The publication claims that Virgin Mobile will be getting a prepaid flavor of the iPhone as soon as July 1st, but the pricing hasn’t been confirmed. Boost Mobile, another splinter cell of Sprint, might also get the device.
Apple makes a massive amount of money on the iPhone, far more than Google makes on Android via ads. It accounts for some 73% of the entire smartphone industry’s profits, by some accounts. This makes it far more profitable than its closest competitor Samsung.
But this is just the beginning for Apple. This is not the old PC days of yore; it’s not going to settle for a sliver of the market in the way it did, for better or worse, with the Mac. With the smartphone, and by extension, the iPad, Apple got in early on the mobile computing game and it hasn’t slackened the pace.
Last week I wrote about Cricket scoring the iPhone, arguing that it signaled a shift in Apple’s business plan for the iPhone:
This is all about breaking the prepaid barrier, and hitting a totally new pool of customers for Apple. For now, it’s all about CDMA phones, but imagine if the iPhone 3GS were offered at $150 off – they would be $225! That’s incredibly cheap for what is still one of the three most popular phones on AT&T’s entire network.
By this time next year, the iPhone 4 will be almost 3 years old. It will be using parts and an industrial design that Apple has had 3 years to perfect and make cheaper to produce. If the rumors are right about the screen in the new iPhone just being taller, rather than a different aspect ratio, it will also be using panels cut from the same cloth as the ‘next iPhone’. It will be even cheaper for Apple to make than it already is and easier for it to offer aggressive pricing to pre-paid MVNOs and other carriers.
Leap Wireless brand Cricket was the first carrier to get a prepaid edition of the iPhone and it did so at a ‘modest’ subsidization rate. This is allowing it to offer the iPhone 4 and 4S at $150 cheaper than the unlocked flavors from Apple. This kind of cooperative subsidy isn’t something that Apple needs to do. It has carriers banging on its door wanting to carry the iPhone.

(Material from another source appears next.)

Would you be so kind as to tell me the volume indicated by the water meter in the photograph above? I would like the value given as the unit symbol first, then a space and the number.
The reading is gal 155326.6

Now Sprint, who has committed to purchasing some $15.5B worth of iPhones, is now the second to be offering a prepaid edition of the iPhone in the space of just a few months.

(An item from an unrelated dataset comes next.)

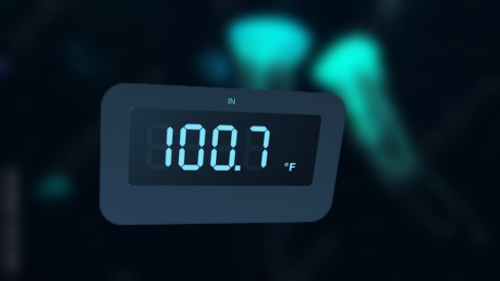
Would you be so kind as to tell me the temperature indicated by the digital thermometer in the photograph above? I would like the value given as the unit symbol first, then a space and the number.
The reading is °F 100.7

In the iPod, Apple had a dominant portable product that has had a long tail of continuous sales that is only now beginning to sputter out, largely quashed by the demand for the iPhone and other ‘all in one’ smartphone devices. If Apple can leverage its economies of scale to offer affordable iPhones to the prepaid market, even two-year-old models, it has the potential to shift the balance of market-share-power away from Android, just as it owns the lion’s share of profits.
And if you’re the type to pooh-pooh Apple’s chances of affecting the market on a volume scale with Android eating up share, you might want to note that Android platform growth has actually fallen for four months in a row. The growth rate of iOS, on the other hand, has not.
It remains to be seen whether this pattern of shrinking growth for Android will continue — though I feel it will — but Apple isn’t letting up on the pace at all. And, if it can successfully enter the prepaid market by leveraging its insanely mature supply chain, the market share trend could flip completely.